Dans l’ombre de la crise du Covid-19 et de l’accélération du changement climatique, croît discrètement mais inexorablement une crise de la faim. Entre les problèmes d’approvisionnement et les pertes dues au changement climatique, 88 millions de personnes souffraient de faim extrême dans le monde. Pour Antonio Guterres, il n’y a pas de fatalisme là-dedans, c’est l’Homme qui en est responsable et le conseil de sécurité de l’ONU a la responsabilité d’agir.

Il n’a pas tergiversé. Le secrétaire général de l’ONU, Antonio Guterres, a averti jeudi le Conseil de sécurité qu’à défaut d’une "action immédiate", "des millions de personnes" risquent "la famine et la mort" dans le monde. "Les chocs climatiques et la pandémie de Covid-19 alimentent" le risque encouru, a-t-il souligné lors d’une réunion du Conseil sur le lien entre la faim et la sécurité. Il alerte : "plus de 30 millions de gens sont proches d’être déclarés en situation de famine" dans une trentaine de pays.
"Mon message est simple: si vous ne nourrissez pas les gens, vous alimentez les conflits", a-t-il martelé, en dénonçant la responsabilité de l’homme dans la création des famines. "La famine et la faim ne sont plus une question de manque de nourriture. Elles sont maintenant en grande partie fabriquées par l’Homme – et j’utilise le terme délibérément", a-t-il précisé. Selon lui, "au 21e siècle, il n’y a pas lieu d’avoir des famines".


Les gens sont affamés
L’ambassadrice américaine à l’ONU, Linda Thomas-Greenfield, a aussi souligné qu’il n’y avait "aucune raison de ne pas fournir de ressources aux personnes qui en ont un besoin urgent". "Dans le monde d’aujourd’hui, la famine est causée par l’Homme. Et si cela est causé par nous, cela signifie que nous devons aussi l’arrêter", a-t-elle estimé. La directrice de l’ONG Oxfam International, Gabriela Bucher, confirme : "Les gens de ces régions ne meurent pas de faim. Ils sont affamés (…) Peu importe pour les affamés qu’ils soient affamés par une action délibérée ou par la négligence impitoyable des parties au conflit ou de la communauté internationale".
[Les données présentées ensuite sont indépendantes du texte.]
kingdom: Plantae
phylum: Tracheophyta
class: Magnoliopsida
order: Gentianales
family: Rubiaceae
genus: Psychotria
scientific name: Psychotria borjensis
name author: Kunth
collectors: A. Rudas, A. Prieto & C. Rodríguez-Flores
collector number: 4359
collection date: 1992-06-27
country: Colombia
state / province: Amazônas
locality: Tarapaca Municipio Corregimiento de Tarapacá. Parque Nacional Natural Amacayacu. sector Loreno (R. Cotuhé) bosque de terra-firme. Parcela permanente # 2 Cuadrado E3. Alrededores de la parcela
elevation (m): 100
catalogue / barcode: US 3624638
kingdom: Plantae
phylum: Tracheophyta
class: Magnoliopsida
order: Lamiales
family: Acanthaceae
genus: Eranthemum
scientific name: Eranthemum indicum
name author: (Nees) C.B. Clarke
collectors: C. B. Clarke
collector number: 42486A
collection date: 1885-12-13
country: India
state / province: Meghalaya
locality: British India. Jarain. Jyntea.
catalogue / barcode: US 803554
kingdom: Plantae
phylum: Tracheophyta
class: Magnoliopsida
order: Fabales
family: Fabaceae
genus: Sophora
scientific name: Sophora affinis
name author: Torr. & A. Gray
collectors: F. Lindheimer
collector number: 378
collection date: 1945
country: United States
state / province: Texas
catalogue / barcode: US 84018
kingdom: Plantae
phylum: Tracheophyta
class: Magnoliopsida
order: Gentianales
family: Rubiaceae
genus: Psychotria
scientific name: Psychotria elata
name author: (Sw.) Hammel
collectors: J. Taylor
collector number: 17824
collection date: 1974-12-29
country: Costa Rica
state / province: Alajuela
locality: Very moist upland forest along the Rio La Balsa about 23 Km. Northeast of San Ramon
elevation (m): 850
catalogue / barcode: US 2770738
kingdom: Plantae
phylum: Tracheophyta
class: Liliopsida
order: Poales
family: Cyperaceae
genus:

"Nous nous dirigeons droit vers la plus grande famine de l’histoire moderne", assure le patron du Programme alimentaire mondial (PAM), David Beasley. "Environ 400 000 enfants pourraient mourir (de faim, ndlr) au Yémen cette année sans intervention urgente, soit un toutes les 75 secondes". "Allons-nous vraiment leur tourner le dos et regarder ailleurs ?", a-t-il demandé au Conseil de sécurité.
De la nourriture ou des armes
Le chef de l’ONU a quant à lui rappelé qu’"à la fin de 2020, plus de 88 millions de personnes souffraient de faim aiguë en raison des conflits et de l’instabilité, une augmentation de 20 % en un an". "Les projections pour 2021 indiquent une poursuite de cette tendance effrayante", a-t-il mis en garde, en indiquant qu’elles "montrent que les crises de la faim s’intensifient et se propagent dans le Sahel et la Corne de l’Afrique, et s’accélèrent au Soudan du Sud, au Yémen et en Afghanistan".
Antonio Guterres chiffre les besoins : "5,5 milliards de dollars de ressources supplémentaires", dit-il. Pour Gabriela Bucher d’Oxfam, la responsabilité des États ne s’arrête pas à des dons d’argent. Elle a dénoncé "une communauté internationale dont les États les plus puissants provoquent trop souvent la famine avec un approvisionnement abondant en armes" dans divers pays.
Le patron de l’ONU a annoncé la création au siège new-yorkais de l’ONU d’une "équipe spéciale de haut niveau sur la prévention de la famine", à laquelle contribueront des représentants du Programme alimentaire mondial (PAM) et de l’Organisation des Nations Unies pour l’alimentation et l’agriculture (FAO).